**PROBLEM REQUIREMENTS**
Reproduce every line of the material below character for character, leaving out the pictures.
######
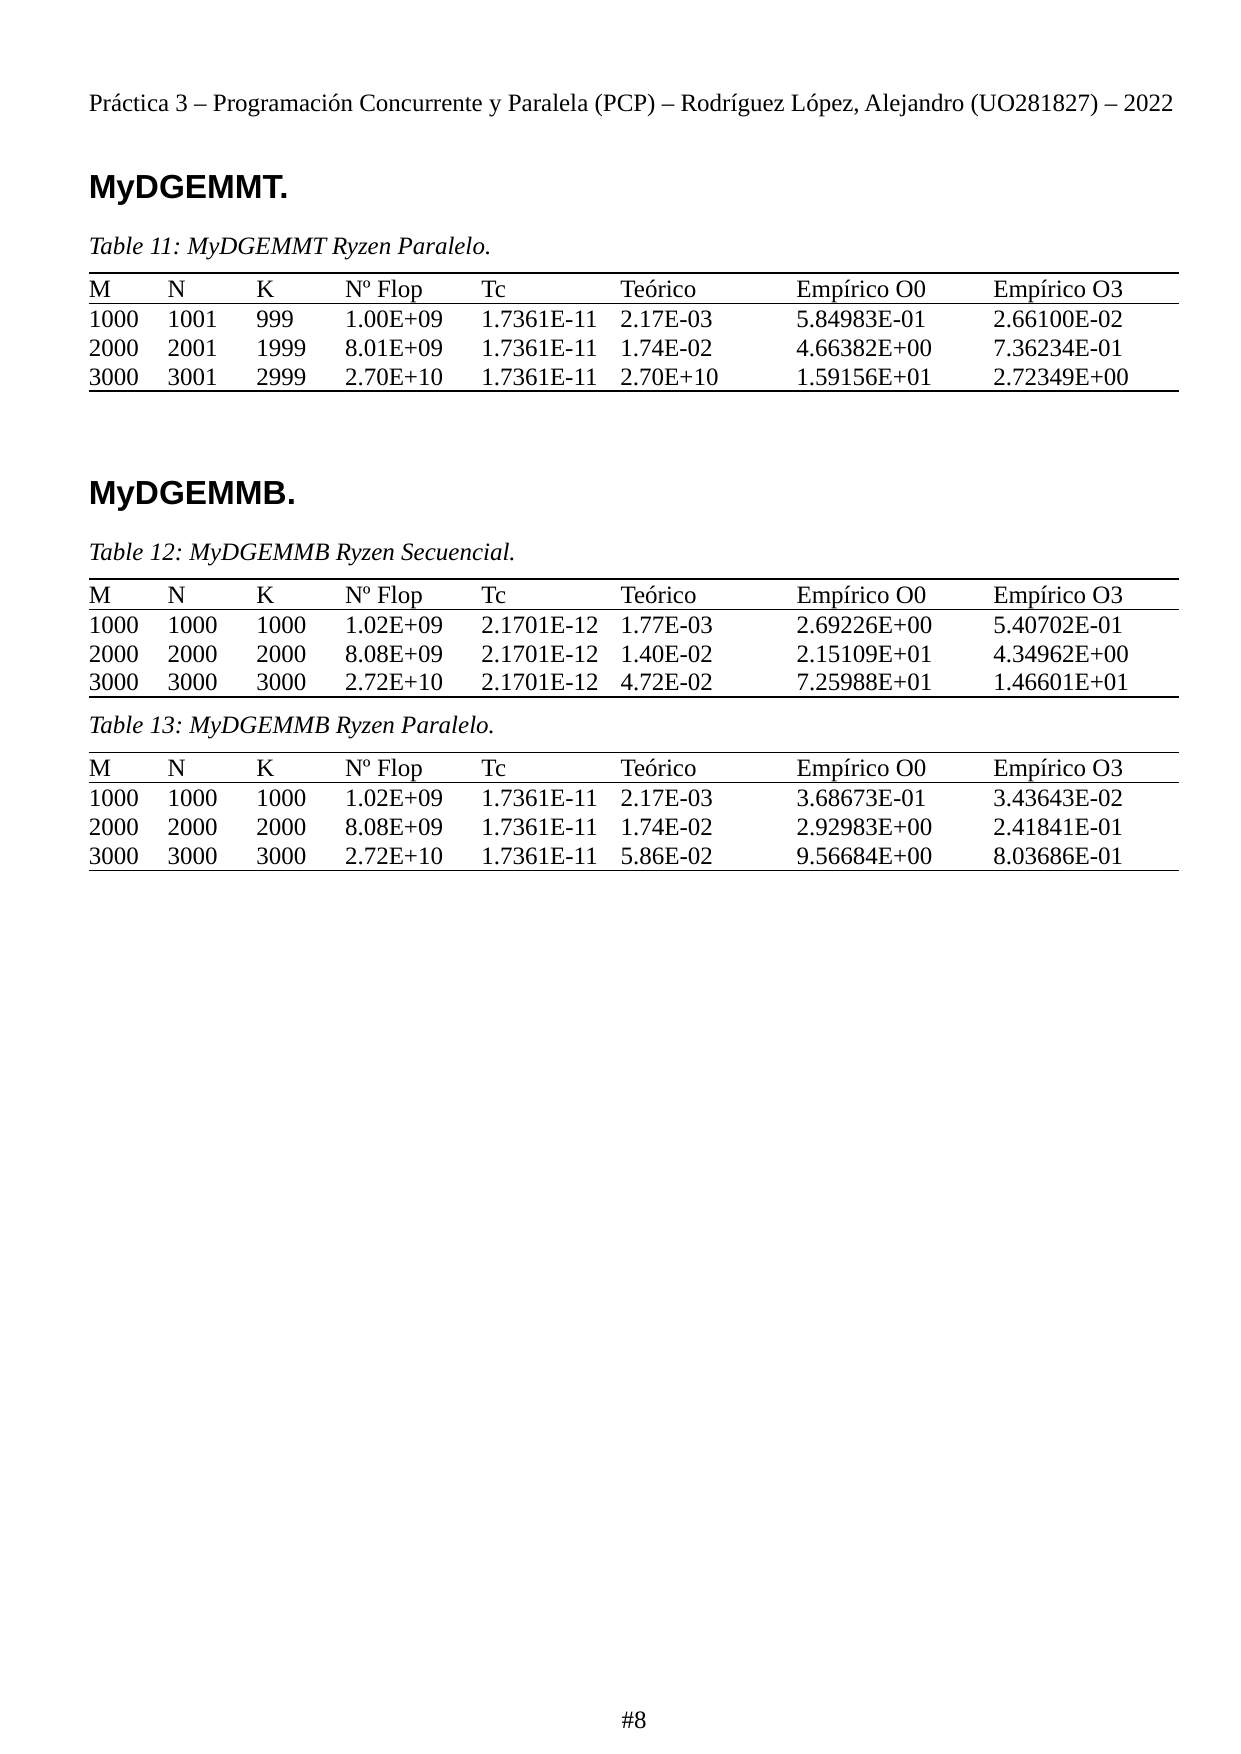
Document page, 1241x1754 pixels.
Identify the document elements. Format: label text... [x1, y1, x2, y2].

table_cell 1000 [89, 304, 167, 333]
table_header Nº Flop [345, 274, 481, 303]
table_cell 2999 [256, 362, 345, 390]
subtitle MyDGEMMT. [88, 168, 1179, 206]
table_cell 1.00E+09 [345, 304, 481, 333]
table_cell 9.56684E+00 [796, 841, 993, 870]
text Table 13: MyDGEMMB Ryzen Paralelo. [88, 710, 1179, 739]
table_cell 2.1701E-12 [481, 668, 620, 696]
table_cell 2.70E+10 [620, 362, 796, 390]
table_cell 2.1701E-12 [481, 610, 620, 639]
table_cell 1.59156E+01 [796, 362, 993, 390]
table_cell 5.40702E-01 [993, 610, 1179, 639]
table_header Empírico O0 [796, 753, 993, 782]
table_header Empírico O0 [796, 274, 993, 303]
table_cell 3.68673E-01 [796, 783, 993, 812]
table_cell 2.72E+10 [345, 668, 481, 696]
table_header Nº Flop [345, 580, 481, 608]
table_cell 1.40E-02 [620, 639, 796, 667]
table_cell 1.46601E+01 [993, 668, 1179, 696]
table_header N [167, 274, 256, 303]
table_cell 1.02E+09 [345, 610, 481, 639]
table_cell 2.15109E+01 [796, 639, 993, 667]
table_cell 2.69226E+00 [796, 610, 993, 639]
table_cell 1.7361E-11 [481, 812, 620, 841]
table_cell 1.74E-02 [620, 333, 796, 362]
table_cell 999 [256, 304, 345, 333]
table_cell 1.7361E-11 [481, 841, 620, 870]
table_cell 3000 [168, 841, 256, 870]
table_header Tc [481, 753, 620, 782]
table_cell 1000 [89, 610, 167, 639]
table_cell 3000 [256, 668, 345, 696]
table_cell 2.1701E-12 [481, 639, 620, 667]
table_cell 2.72349E+00 [993, 362, 1179, 390]
table_cell 1.7361E-11 [481, 304, 620, 333]
table_header Teórico [620, 753, 796, 782]
table_cell 2000 [89, 333, 167, 362]
table_cell 3001 [167, 362, 256, 390]
table_cell 1.7361E-11 [481, 783, 620, 812]
table_cell 2000 [256, 639, 345, 667]
table_cell 8.03686E-01 [993, 841, 1179, 870]
table_cell 1.02E+09 [345, 783, 481, 812]
table_cell 3000 [168, 668, 256, 696]
table_cell 2.66100E-02 [993, 304, 1179, 333]
table_cell 5.86E-02 [620, 841, 796, 870]
table_header M [89, 580, 167, 608]
table_cell 2000 [89, 639, 167, 667]
table_header Tc [481, 274, 620, 303]
table_cell 8.01E+09 [345, 333, 481, 362]
table_cell 1000 [256, 610, 345, 639]
table_header N [168, 580, 256, 608]
table_cell 7.36234E-01 [993, 333, 1179, 362]
table_header K [256, 580, 345, 608]
table_cell 1999 [256, 333, 345, 362]
table_header Empírico O3 [993, 274, 1179, 303]
table_cell 1.77E-03 [620, 610, 796, 639]
table_header Teórico [620, 274, 796, 303]
table_cell 1000 [89, 783, 167, 812]
table_header Empírico O3 [993, 753, 1179, 782]
table_header K [256, 753, 345, 782]
table_cell 4.34962E+00 [993, 639, 1179, 667]
subtitle MyDGEMMB. [88, 473, 1179, 512]
table_cell 2.72E+10 [345, 841, 481, 870]
table_header Tc [481, 580, 620, 608]
table_cell 2.17E-03 [620, 783, 796, 812]
table_header Nº Flop [345, 753, 481, 782]
table_cell 2.41841E-01 [993, 812, 1179, 841]
table_cell 1001 [167, 304, 256, 333]
table_cell 1.74E-02 [620, 812, 796, 841]
table_cell 1.7361E-11 [481, 333, 620, 362]
table_cell 7.25988E+01 [796, 668, 993, 696]
table_cell 1000 [168, 783, 256, 812]
table_cell 2.70E+10 [345, 362, 481, 390]
table_header Teórico [620, 580, 796, 608]
table_cell 3000 [89, 841, 167, 870]
table_cell 2.17E-03 [620, 304, 796, 333]
table_cell 2000 [168, 812, 256, 841]
table_cell 5.84983E-01 [796, 304, 993, 333]
table_cell 8.08E+09 [345, 812, 481, 841]
table_cell 3000 [89, 362, 167, 390]
table_header Empírico O3 [993, 580, 1179, 608]
table_header M [89, 753, 167, 782]
table_header K [256, 274, 345, 303]
table_cell 2000 [168, 639, 256, 667]
table_cell 3000 [256, 841, 345, 870]
text Table 11: MyDGEMMT Ryzen Paralelo. [88, 231, 1179, 260]
table_cell 4.66382E+00 [796, 333, 993, 362]
table_cell 8.08E+09 [345, 639, 481, 667]
table_cell 2001 [167, 333, 256, 362]
table_header M [89, 274, 167, 303]
table_cell 4.72E-02 [620, 668, 796, 696]
table_header N [168, 753, 256, 782]
table_header Empírico O0 [796, 580, 993, 608]
table_cell 1000 [168, 610, 256, 639]
table_cell 2000 [256, 812, 345, 841]
table_cell 3.43643E-02 [993, 783, 1179, 812]
table_cell 1.7361E-11 [481, 362, 620, 390]
table_cell 1000 [256, 783, 345, 812]
table_cell 3000 [89, 668, 167, 696]
table_cell 2000 [89, 812, 167, 841]
table_cell 2.92983E+00 [796, 812, 993, 841]
text Table 12: MyDGEMMB Ryzen Secuencial. [88, 537, 1179, 566]
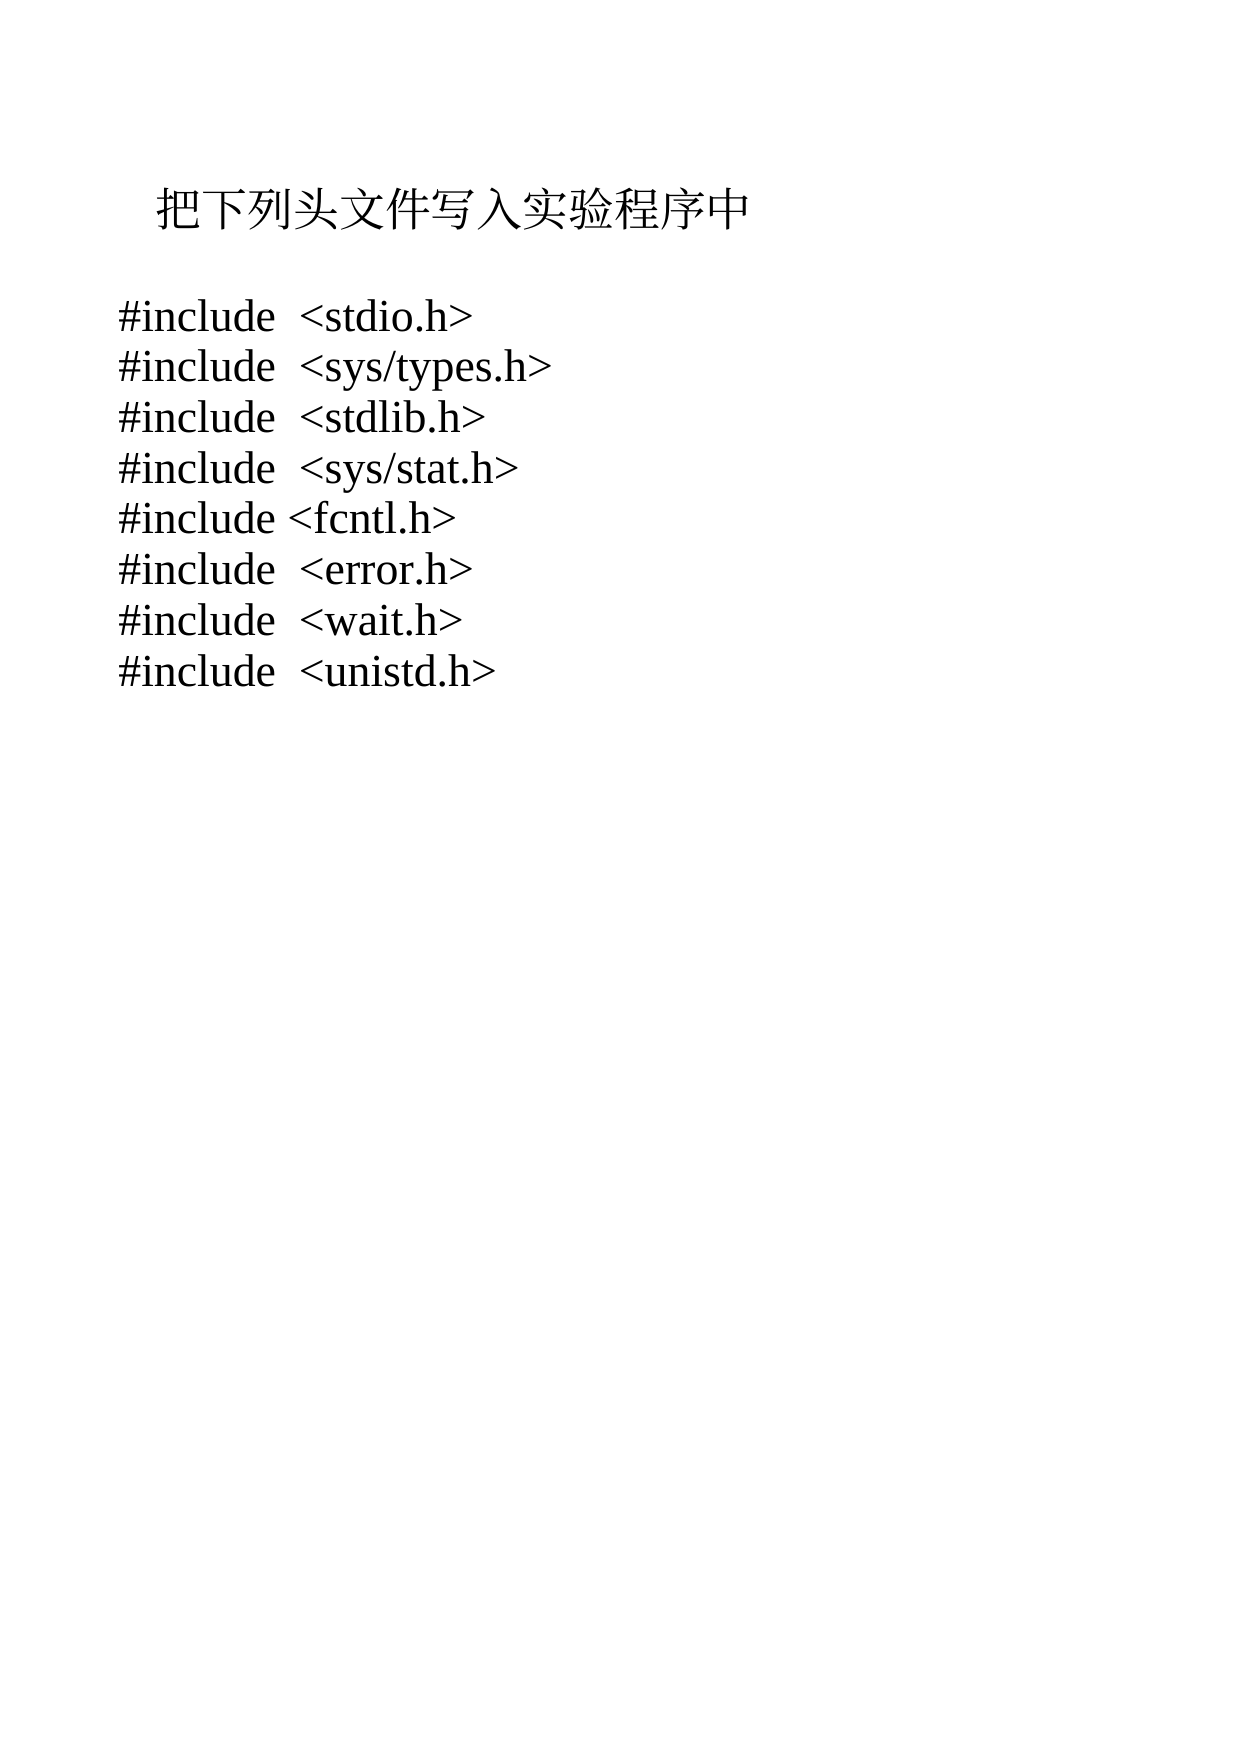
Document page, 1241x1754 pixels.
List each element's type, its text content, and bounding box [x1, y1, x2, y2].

text #include <wait.h> [118, 594, 1122, 645]
text #include <error.h> [118, 544, 1122, 594]
text #include <fcntl.h> [118, 493, 1122, 544]
text 把下列头文件写入实验程序中 [118, 173, 1122, 239]
text #include <stdlib.h> [118, 392, 1122, 442]
text #include <sys/types.h> [118, 341, 1122, 392]
text #include <unistd.h> [118, 645, 1122, 696]
text #include <stdio.h> [118, 290, 1122, 341]
text #include <sys/stat.h> [118, 442, 1122, 493]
######
**RESULT**
Document page, 1241x1754 pixels.
Identify the document elements. Format: label text... [x1, y1, x2, y2].

table_cell 1000 [89, 304, 167, 333]
table_header Nº Flop [345, 274, 481, 303]
table_cell 2999 [256, 362, 345, 390]
subtitle MyDGEMMT. [88, 168, 1179, 206]
table_cell 1.00E+09 [345, 304, 481, 333]
table_cell 9.56684E+00 [796, 841, 993, 870]
text Table 13: MyDGEMMB Ryzen Paralelo. [88, 710, 1179, 739]
table_cell 2.1701E-12 [481, 668, 620, 696]
table_cell 2.70E+10 [620, 362, 796, 390]
table_cell 2.1701E-12 [481, 610, 620, 639]
table_cell 1.59156E+01 [796, 362, 993, 390]
table_cell 5.40702E-01 [993, 610, 1179, 639]
table_header Empírico O0 [796, 753, 993, 782]
table_header Empírico O0 [796, 274, 993, 303]
table_cell 3.68673E-01 [796, 783, 993, 812]
table_cell 2.72E+10 [345, 668, 481, 696]
table_header Nº Flop [345, 580, 481, 608]
table_cell 1.40E-02 [620, 639, 796, 667]
table_cell 1.46601E+01 [993, 668, 1179, 696]
table_header N [167, 274, 256, 303]
table_cell 1.02E+09 [345, 610, 481, 639]
table_cell 2.15109E+01 [796, 639, 993, 667]
table_cell 2.69226E+00 [796, 610, 993, 639]
table_cell 1.7361E-11 [481, 812, 620, 841]
table_cell 1.74E-02 [620, 333, 796, 362]
table_cell 999 [256, 304, 345, 333]
table_cell 1.7361E-11 [481, 841, 620, 870]
table_cell 3000 [168, 841, 256, 870]
table_header Tc [481, 753, 620, 782]
table_cell 1000 [89, 610, 167, 639]
table_cell 3000 [256, 668, 345, 696]
table_cell 2.1701E-12 [481, 639, 620, 667]
table_cell 2.72349E+00 [993, 362, 1179, 390]
table_cell 1.7361E-11 [481, 304, 620, 333]
table_header Teórico [620, 753, 796, 782]
table_cell 2000 [89, 333, 167, 362]
table_cell 3001 [167, 362, 256, 390]
table_cell 1.7361E-11 [481, 783, 620, 812]
table_cell 2000 [256, 639, 345, 667]
table_cell 8.03686E-01 [993, 841, 1179, 870]
table_cell 1.02E+09 [345, 783, 481, 812]
table_cell 3000 [168, 668, 256, 696]
table_cell 2.66100E-02 [993, 304, 1179, 333]
table_cell 5.86E-02 [620, 841, 796, 870]
table_header M [89, 580, 167, 608]
table_cell 2000 [89, 639, 167, 667]
table_header Tc [481, 274, 620, 303]
table_cell 8.01E+09 [345, 333, 481, 362]
table_cell 1000 [256, 610, 345, 639]
table_header N [168, 580, 256, 608]
table_cell 7.36234E-01 [993, 333, 1179, 362]
table_header K [256, 580, 345, 608]
table_cell 1999 [256, 333, 345, 362]
table_header Empírico O3 [993, 274, 1179, 303]
table_cell 1.77E-03 [620, 610, 796, 639]
table_header Teórico [620, 274, 796, 303]
table_cell 1000 [89, 783, 167, 812]
table_header Empírico O3 [993, 753, 1179, 782]
table_header K [256, 753, 345, 782]
table_cell 4.34962E+00 [993, 639, 1179, 667]
subtitle MyDGEMMB. [88, 473, 1179, 512]
table_cell 2.72E+10 [345, 841, 481, 870]
table_header Tc [481, 580, 620, 608]
table_cell 2.17E-03 [620, 783, 796, 812]
table_header Nº Flop [345, 753, 481, 782]
table_cell 2.41841E-01 [993, 812, 1179, 841]
table_cell 1001 [167, 304, 256, 333]
table_cell 1.74E-02 [620, 812, 796, 841]
table_cell 1.7361E-11 [481, 333, 620, 362]
table_cell 7.25988E+01 [796, 668, 993, 696]
table_cell 1000 [168, 783, 256, 812]
table_cell 2.70E+10 [345, 362, 481, 390]
table_header Teórico [620, 580, 796, 608]
table_cell 3000 [89, 841, 167, 870]
table_cell 2.17E-03 [620, 304, 796, 333]
table_cell 2000 [168, 812, 256, 841]
table_cell 5.84983E-01 [796, 304, 993, 333]
table_cell 8.08E+09 [345, 812, 481, 841]
table_cell 3000 [89, 362, 167, 390]
table_header Empírico O3 [993, 580, 1179, 608]
table_header M [89, 753, 167, 782]
table_header K [256, 274, 345, 303]
table_cell 2000 [168, 639, 256, 667]
table_cell 3000 [256, 841, 345, 870]
text Table 11: MyDGEMMT Ryzen Paralelo. [88, 231, 1179, 260]
table_cell 4.66382E+00 [796, 333, 993, 362]
table_cell 8.08E+09 [345, 639, 481, 667]
table_cell 2001 [167, 333, 256, 362]
table_header M [89, 274, 167, 303]
table_cell 4.72E-02 [620, 668, 796, 696]
table_header N [168, 753, 256, 782]
table_header Empírico O0 [796, 580, 993, 608]
table_cell 1000 [168, 610, 256, 639]
table_cell 2000 [256, 812, 345, 841]
table_cell 3.43643E-02 [993, 783, 1179, 812]
table_cell 1.7361E-11 [481, 362, 620, 390]
table_cell 1000 [256, 783, 345, 812]
table_cell 3000 [89, 668, 167, 696]
table_cell 2000 [89, 812, 167, 841]
table_cell 2.92983E+00 [796, 812, 993, 841]
text Table 12: MyDGEMMB Ryzen Secuencial. [88, 537, 1179, 566]
Document page, 1241x1754 pixels.
List each element's type, its text content, and bounding box [x1, y1, x2, y2].

text #include <wait.h> [118, 594, 1122, 645]
text #include <error.h> [118, 544, 1122, 594]
text #include <fcntl.h> [118, 493, 1122, 544]
text 把下列头文件写入实验程序中 [118, 173, 1122, 239]
text #include <stdlib.h> [118, 392, 1122, 442]
text #include <sys/types.h> [118, 341, 1122, 392]
text #include <unistd.h> [118, 645, 1122, 696]
text #include <stdio.h> [118, 290, 1122, 341]
text #include <sys/stat.h> [118, 442, 1122, 493]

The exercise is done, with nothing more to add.